A federal appeals court in Washington, DC, last Tuesday upheld FERC’s 2005 policy statement that limits interstate pipelines’ collateral requirements for non-creditworthy shippers to an amount equal to three months of reservation charges.
Two California pipelines — Gas Transmission Northwest Corp. (GTN) and North Baja Pipeline — challenged the policy statement and subsequent FERC orders in the U.S. Court of Appeals for the District of Columbia Circuit, arguing that they were unreasonable, arbitrary and capricious.
In the June 2005 policy statement, the Federal Energy Regulatory Commission (FERC) reaffirmed its traditional policy of permitting pipelines to collect no more than the equivalent of three months of reservation charges as collateral from current shippers on existing facilities. FERC said it would consider on a case-by-case basis pipeline requests to collect more than three months of charges as collateral from shippers who are bidding for available capacity on a pipe’s system. For new mainline construction, FERC noted that it would permit larger collateral requirements that reasonably reflect the risk of the project (see NGI, June 20, 2005).
GTN and North Baja, stung by recent shipper defaults, sought to amend their tariffs to require non-creditworthy shippers (those who have below-investment grade bond ratings) to post 12 months of reservation charges as collateral to maintain capacity on their systems. FERC’s policy statement allowed for exceptions to the three-month collateral policy in two cases — if there are no protests filed to a pipeline’s request for larger collateral requirements, and when the collateral request involves newly constructed facilities.
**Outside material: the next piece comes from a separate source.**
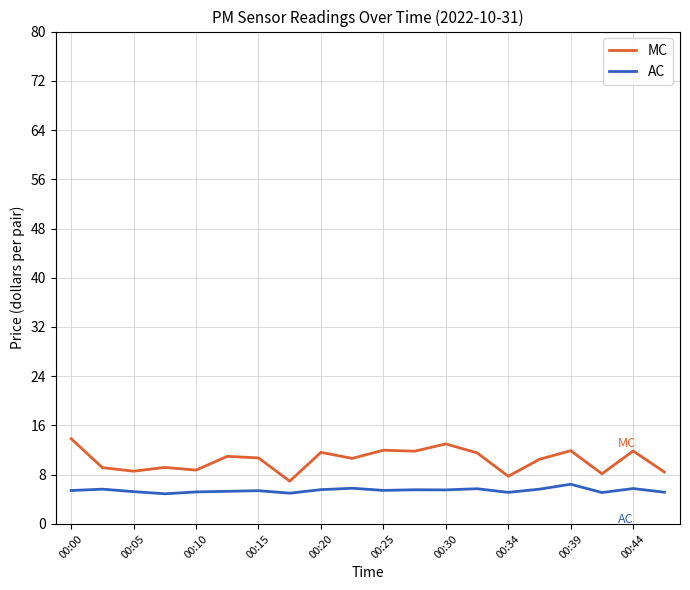

Which series has the widest spread of values?

MC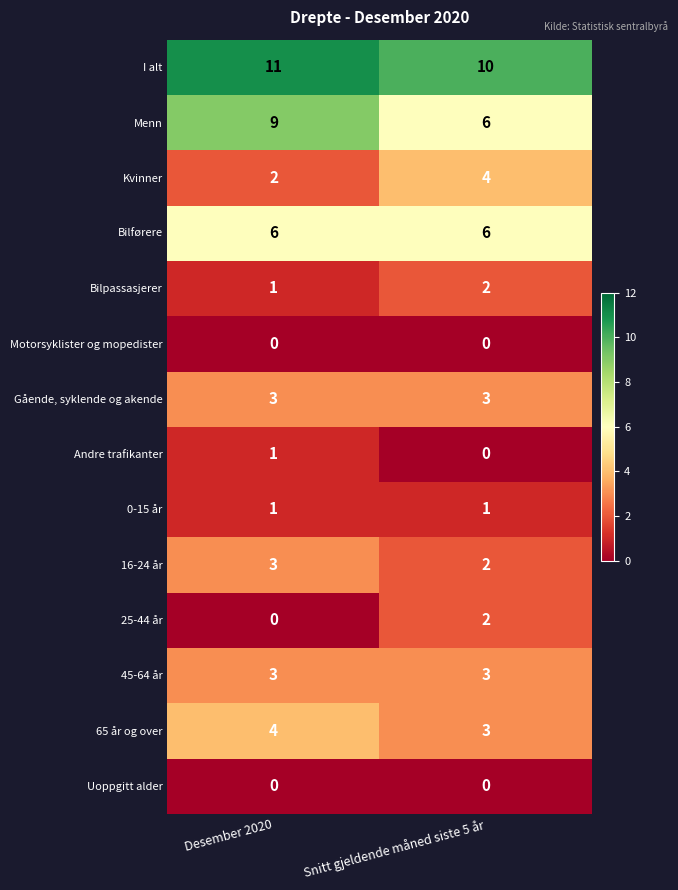

What is the total value across all series at Snitt gjeldende måned siste 5 år?

42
“We think that [FERC’s] position is eminently reasonable” with respect to larger collateral requirements (up to 12 months of reservation charges) for unchallenged filings, the three-judge panel ruled. While the court agreed with the pipelines’ argument that FERC’s initial explanation for treating new facilities differently was “economically faulty,” the agency in its rehearing order “explained reasonably that pipelines and their financing institutions’ reliance interests for new investment justify the longer collateral requirement,” the court said.
GTN and North Baja further argued that the three months’ collateral requirement did not cover the risk of remarketing the capacity of defaulting shippers. FERC acknowledged that pipelines have that risk, but it concluded that it was an “ordinary business risk and, therefore, should be factored into the pipeline’s rate of return — which is another way of saying the cost of that risk should be spread over all the pipeline’s customers,” the appellate court noted.
“Some remarketing risk may be spread to creditworthy shippers, but the Commission believes its policy is justified by the beneficial effects on open access, and the resulting increase in the supply of natural gas. That strikes us as the sort of policy call entrusted to the Commission — not to us.”
The court further cited a case in which FERC considered the effects of remarketing risk while determining a rate of return for Ozark Gas Transmission. “The Commission was willing to increase Ozark’s rate of return to compensate the pipeline for its relatively high credit risk and remarketing risk,” it said.
GTN reported that it has faced 12 defaults in recent years, and its primary markets — northern California and the Pacific Northwest — are likely to experience slower growth in the future. But FERC countered that the pipeline “has failed to show that northern California markets will not be steady or continue to grow over time, regardless of the isolated bankruptcies of a handful of shippers.” The court gave FERC the benefit of the doubt, saying “we see no reason to second guess these factual determinations.”
North Baja Pipeline said it faced default from one out of five shippers, or 20% of its customer base. But despite this default rate, the Commission noted that North Baja was 95% subscribed for long-term firm capacity. “Given that the pipeline was operating at nearly full capacity, FERC rejected reasonably North Baja’s assertion that it was in a ‘tenuous position’ with respect to credit risk,” the court said.